Instructions for the task: The task calls for each record to be given again unchanged, minus any pictures.

(Stored data)
◆ ◆ ◆ ◆ ◆ ◆ ◆

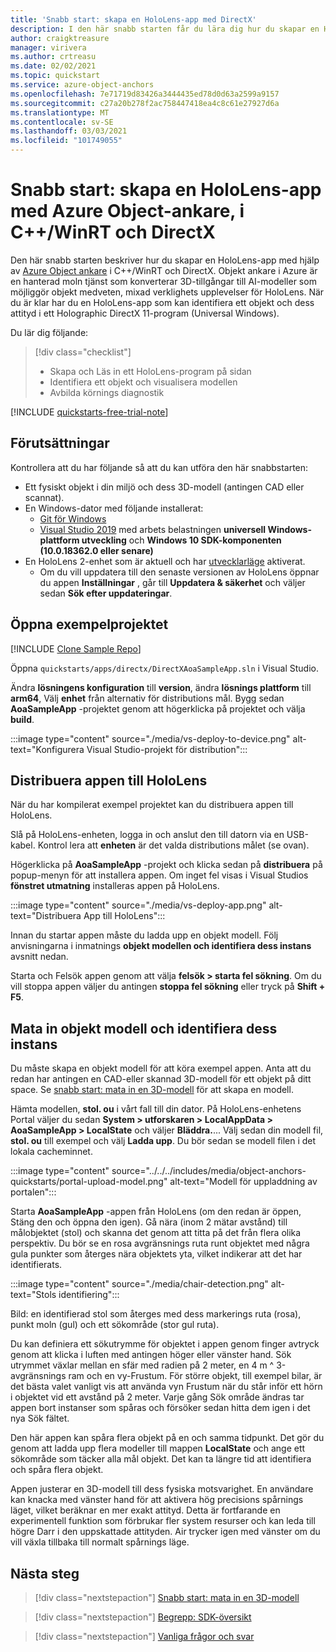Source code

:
 ```yaml
---
title: 'Snabb start: skapa en HoloLens-app med DirectX'
description: I den här snabb starten får du lära dig hur du skapar en HoloLens-app med hjälp av objekt ankare.
author: craigktreasure
manager: virivera
ms.author: crtreasu
ms.date: 02/02/2021
ms.topic: quickstart
ms.service: azure-object-anchors
ms.openlocfilehash: 7e71719d83426a3444435ed78d0d63a2599a9157
ms.sourcegitcommit: c27a20b278f2ac758447418ea4c8c61e27927d6a
ms.translationtype: MT
ms.contentlocale: sv-SE
ms.lasthandoff: 03/03/2021
ms.locfileid: "101749055"
---
```

# <a name="quickstart-create-a-hololens-app-with-azure-object-anchors-in-cwinrt-and-directx"></a>Snabb start: skapa en HoloLens-app med Azure Object-ankare, i C++/WinRT och DirectX

Den här snabb starten beskriver hur du skapar en HoloLens-app med hjälp av [Azure Object ankare](../overview.md) i C++/WinRT och DirectX. Objekt ankare i Azure är en hanterad moln tjänst som konverterar 3D-tillgångar till AI-modeller som möjliggör objekt medveten, mixad verklighets upplevelser för HoloLens. När du är klar har du en HoloLens-app som kan identifiera ett objekt och dess attityd i ett Holographic DirectX 11-program (Universal Windows).

Du lär dig följande:

> [!div class="checklist"]
> * Skapa och Läs in ett HoloLens-program på sidan
> * Identifiera ett objekt och visualisera modellen
> * Avbilda körnings diagnostik

[!INCLUDE [quickstarts-free-trial-note](../../../includes/quickstarts-free-trial-note.md)]

## <a name="prerequisites"></a>Förutsättningar

Kontrollera att du har följande så att du kan utföra den här snabbstarten:

* Ett fysiskt objekt i din miljö och dess 3D-modell (antingen CAD eller scannat).
* En Windows-dator med följande installerat:
  * <a href="https://git-scm.com" target="_blank">Git för Windows</a>
  * <a href="https://www.visualstudio.com/downloads/" target="_blank">Visual Studio 2019</a> med arbets belastningen **universell Windows-plattform utveckling** och **Windows 10 SDK-komponenten (10.0.18362.0 eller senare)**
* En HoloLens 2-enhet som är aktuell och har [utvecklarläge](https://docs.microsoft.com/windows/mixed-reality/using-visual-studio#enabling-developer-mode) aktiverat.
  * Om du vill uppdatera till den senaste versionen av HoloLens öppnar du appen **Inställningar** , går till **Uppdatera & säkerhet** och väljer sedan **Sök efter uppdateringar**.

## <a name="open-the-sample-project"></a>Öppna exempelprojektet

[!INCLUDE [Clone Sample Repo](../../../includes/object-anchors-clone-sample-repository.md)]

Öppna `quickstarts/apps/directx/DirectXAoaSampleApp.sln` i Visual Studio.

Ändra **lösningens konfiguration** till **version**, ändra **lösnings plattform** till **arm64**, Välj **enhet** från alternativ för distributions mål. Bygg sedan **AoaSampleApp** -projektet genom att högerklicka på projektet och välja **build**.

:::image type="content" source="./media/vs-deploy-to-device.png" alt-text="Konfigurera Visual Studio-projekt för distribution":::

## <a name="deploy-the-app-to-hololens"></a>Distribuera appen till HoloLens

När du har kompilerat exempel projektet kan du distribuera appen till HoloLens.

Slå på HoloLens-enheten, logga in och anslut den till datorn via en USB-kabel. Kontrol lera att **enheten** är det valda distributions målet (se ovan).

Högerklicka på **AoaSampleApp** -projekt och klicka sedan på **distribuera** på popup-menyn för att installera appen. Om inget fel visas i Visual Studios **fönstret utmatning** installeras appen på HoloLens.

:::image type="content" source="./media/vs-deploy-app.png" alt-text="Distribuera App till HoloLens":::

Innan du startar appen måste du ladda upp en objekt modell. Följ anvisningarna i inmatnings **objekt modellen och identifiera dess instans** avsnitt nedan.

Starta och Felsök appen genom att välja **felsök > starta fel sökning**. Om du vill stoppa appen väljer du antingen **stoppa fel sökning** eller tryck på **Shift + F5**.

## <a name="ingest-object-model-and-detect-its-instance"></a>Mata in objekt modell och identifiera dess instans

Du måste skapa en objekt modell för att köra exempel appen. Anta att du redan har antingen en CAD-eller skannad 3D-modell för ett objekt på ditt space. Se [snabb start: mata in en 3D-modell](./get-started-model-ingestion.md) för att skapa en modell.

Hämta modellen, **stol. ou** i vårt fall till din dator. På HoloLens-enhetens Portal väljer du sedan **System > utforskaren > LocalAppData > AoaSampleApp > LocalState** och väljer **Bläddra.**... Välj sedan din modell fil, **stol. ou** till exempel och välj **Ladda upp**. Du bör sedan se modell filen i det lokala cacheminnet.

:::image type="content" source="../../../includes/media/object-anchors-quickstarts/portal-upload-model.png" alt-text="Modell för uppladdning av portalen":::

Starta **AoaSampleApp** -appen från HoloLens (om den redan är öppen, Stäng den och öppna den igen). Gå nära (inom 2 mätar avstånd) till målobjektet (stol) och skanna det genom att titta på det från flera olika perspektiv. Du bör se en rosa avgränsnings ruta runt objektet med några gula punkter som återges nära objektets yta, vilket indikerar att det har identifierats.

:::image type="content" source="./media/chair-detection.png" alt-text="Stols identifiering":::

Bild: en identifierad stol som återges med dess markerings ruta (rosa), punkt moln (gul) och ett sökområde (stor gul ruta).

Du kan definiera ett sökutrymme för objektet i appen genom finger avtryck genom att klicka i luften med antingen höger eller vänster hand. Sök utrymmet växlar mellan en sfär med radien på 2 meter, en 4 m ^ 3-avgränsnings ram och en vy-Frustum. För större objekt, till exempel bilar, är det bästa valet vanligt vis att använda vyn Frustum när du står inför ett hörn i objektet vid ett avstånd på 2 meter.
Varje gång Sök område ändras tar appen bort instanser som spåras och försöker sedan hitta dem igen i det nya Sök fältet.

Den här appen kan spåra flera objekt på en och samma tidpunkt. Det gör du genom att ladda upp flera modeller till mappen **LocalState** och ange ett sökområde som täcker alla mål objekt. Det kan ta längre tid att identifiera och spåra flera objekt.

Appen justerar en 3D-modell till dess fysiska motsvarighet. En användare kan knacka med vänster hand för att aktivera hög precisions spårnings läget, vilket beräknar en mer exakt attityd. Detta är fortfarande en experimentell funktion som förbrukar fler system resurser och kan leda till högre Darr i den uppskattade attityden. Air trycker igen med vänster om du vill växla tillbaka till normalt spårnings läge.

## <a name="next-steps"></a>Nästa steg

> [!div class="nextstepaction"]
> [Snabb start: mata in en 3D-modell](./get-started-model-ingestion.md)

> [!div class="nextstepaction"]
> [Begrepp: SDK-översikt](../concepts/sdk-overview.md)

> [!div class="nextstepaction"]
> [Vanliga frågor och svar](../faq.md)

◆ ◆ ◆ ◆ ◆ ◆ ◆

Response area:
Source code

:
 ```yaml
---
title: 'Snabb start: skapa en HoloLens-app med DirectX'
description: I den här snabb starten får du lära dig hur du skapar en HoloLens-app med hjälp av objekt ankare.
author: craigktreasure
manager: virivera
ms.author: crtreasu
ms.date: 02/02/2021
ms.topic: quickstart
ms.service: azure-object-anchors
ms.openlocfilehash: 7e71719d83426a3444435ed78d0d63a2599a9157
ms.sourcegitcommit: c27a20b278f2ac758447418ea4c8c61e27927d6a
ms.translationtype: MT
ms.contentlocale: sv-SE
ms.lasthandoff: 03/03/2021
ms.locfileid: "101749055"
---
```

# <a name="quickstart-create-a-hololens-app-with-azure-object-anchors-in-cwinrt-and-directx"></a>Snabb start: skapa en HoloLens-app med Azure Object-ankare, i C++/WinRT och DirectX

Den här snabb starten beskriver hur du skapar en HoloLens-app med hjälp av [Azure Object ankare](../overview.md) i C++/WinRT och DirectX. Objekt ankare i Azure är en hanterad moln tjänst som konverterar 3D-tillgångar till AI-modeller som möjliggör objekt medveten, mixad verklighets upplevelser för HoloLens. När du är klar har du en HoloLens-app som kan identifiera ett objekt och dess attityd i ett Holographic DirectX 11-program (Universal Windows).

Du lär dig följande:

> [!div class="checklist"]
> * Skapa och Läs in ett HoloLens-program på sidan
> * Identifiera ett objekt och visualisera modellen
> * Avbilda körnings diagnostik

[!INCLUDE [quickstarts-free-trial-note](../../../includes/quickstarts-free-trial-note.md)]

## <a name="prerequisites"></a>Förutsättningar

Kontrollera att du har följande så att du kan utföra den här snabbstarten:

* Ett fysiskt objekt i din miljö och dess 3D-modell (antingen CAD eller scannat).
* En Windows-dator med följande installerat:
  * <a href="https://git-scm.com" target="_blank">Git för Windows</a>
  * <a href="https://www.visualstudio.com/downloads/" target="_blank">Visual Studio 2019</a> med arbets belastningen **universell Windows-plattform utveckling** och **Windows 10 SDK-komponenten (10.0.18362.0 eller senare)**
* En HoloLens 2-enhet som är aktuell och har [utvecklarläge](https://docs.microsoft.com/windows/mixed-reality/using-visual-studio#enabling-developer-mode) aktiverat.
  * Om du vill uppdatera till den senaste versionen av HoloLens öppnar du appen **Inställningar** , går till **Uppdatera & säkerhet** och väljer sedan **Sök efter uppdateringar**.

## <a name="open-the-sample-project"></a>Öppna exempelprojektet

[!INCLUDE [Clone Sample Repo](../../../includes/object-anchors-clone-sample-repository.md)]

Öppna `quickstarts/apps/directx/DirectXAoaSampleApp.sln` i Visual Studio.

Ändra **lösningens konfiguration** till **version**, ändra **lösnings plattform** till **arm64**, Välj **enhet** från alternativ för distributions mål. Bygg sedan **AoaSampleApp** -projektet genom att högerklicka på projektet och välja **build**.

:::image type="content" source="./media/vs-deploy-to-device.png" alt-text="Konfigurera Visual Studio-projekt för distribution":::

## <a name="deploy-the-app-to-hololens"></a>Distribuera appen till HoloLens

När du har kompilerat exempel projektet kan du distribuera appen till HoloLens.

Slå på HoloLens-enheten, logga in och anslut den till datorn via en USB-kabel. Kontrol lera att **enheten** är det valda distributions målet (se ovan).

Högerklicka på **AoaSampleApp** -projekt och klicka sedan på **distribuera** på popup-menyn för att installera appen. Om inget fel visas i Visual Studios **fönstret utmatning** installeras appen på HoloLens.

:::image type="content" source="./media/vs-deploy-app.png" alt-text="Distribuera App till HoloLens":::

Innan du startar appen måste du ladda upp en objekt modell. Följ anvisningarna i inmatnings **objekt modellen och identifiera dess instans** avsnitt nedan.

Starta och Felsök appen genom att välja **felsök > starta fel sökning**. Om du vill stoppa appen väljer du antingen **stoppa fel sökning** eller tryck på **Shift + F5**.

## <a name="ingest-object-model-and-detect-its-instance"></a>Mata in objekt modell och identifiera dess instans

Du måste skapa en objekt modell för att köra exempel appen. Anta att du redan har antingen en CAD-eller skannad 3D-modell för ett objekt på ditt space. Se [snabb start: mata in en 3D-modell](./get-started-model-ingestion.md) för att skapa en modell.

Hämta modellen, **stol. ou** i vårt fall till din dator. På HoloLens-enhetens Portal väljer du sedan **System > utforskaren > LocalAppData > AoaSampleApp > LocalState** och väljer **Bläddra.**... Välj sedan din modell fil, **stol. ou** till exempel och välj **Ladda upp**. Du bör sedan se modell filen i det lokala cacheminnet.

:::image type="content" source="../../../includes/media/object-anchors-quickstarts/portal-upload-model.png" alt-text="Modell för uppladdning av portalen":::

Starta **AoaSampleApp** -appen från HoloLens (om den redan är öppen, Stäng den och öppna den igen). Gå nära (inom 2 mätar avstånd) till målobjektet (stol) och skanna det genom att titta på det från flera olika perspektiv. Du bör se en rosa avgränsnings ruta runt objektet med några gula punkter som återges nära objektets yta, vilket indikerar att det har identifierats.

:::image type="content" source="./media/chair-detection.png" alt-text="Stols identifiering":::

Bild: en identifierad stol som återges med dess markerings ruta (rosa), punkt moln (gul) och ett sökområde (stor gul ruta).

Du kan definiera ett sökutrymme för objektet i appen genom finger avtryck genom att klicka i luften med antingen höger eller vänster hand. Sök utrymmet växlar mellan en sfär med radien på 2 meter, en 4 m ^ 3-avgränsnings ram och en vy-Frustum. För större objekt, till exempel bilar, är det bästa valet vanligt vis att använda vyn Frustum när du står inför ett hörn i objektet vid ett avstånd på 2 meter.
Varje gång Sök område ändras tar appen bort instanser som spåras och försöker sedan hitta dem igen i det nya Sök fältet.

Den här appen kan spåra flera objekt på en och samma tidpunkt. Det gör du genom att ladda upp flera modeller till mappen **LocalState** och ange ett sökområde som täcker alla mål objekt. Det kan ta längre tid att identifiera och spåra flera objekt.

Appen justerar en 3D-modell till dess fysiska motsvarighet. En användare kan knacka med vänster hand för att aktivera hög precisions spårnings läget, vilket beräknar en mer exakt attityd. Detta är fortfarande en experimentell funktion som förbrukar fler system resurser och kan leda till högre Darr i den uppskattade attityden. Air trycker igen med vänster om du vill växla tillbaka till normalt spårnings läge.

## <a name="next-steps"></a>Nästa steg

> [!div class="nextstepaction"]
> [Snabb start: mata in en 3D-modell](./get-started-model-ingestion.md)

> [!div class="nextstepaction"]
> [Begrepp: SDK-översikt](../concepts/sdk-overview.md)

> [!div class="nextstepaction"]
> [Vanliga frågor och svar](../faq.md)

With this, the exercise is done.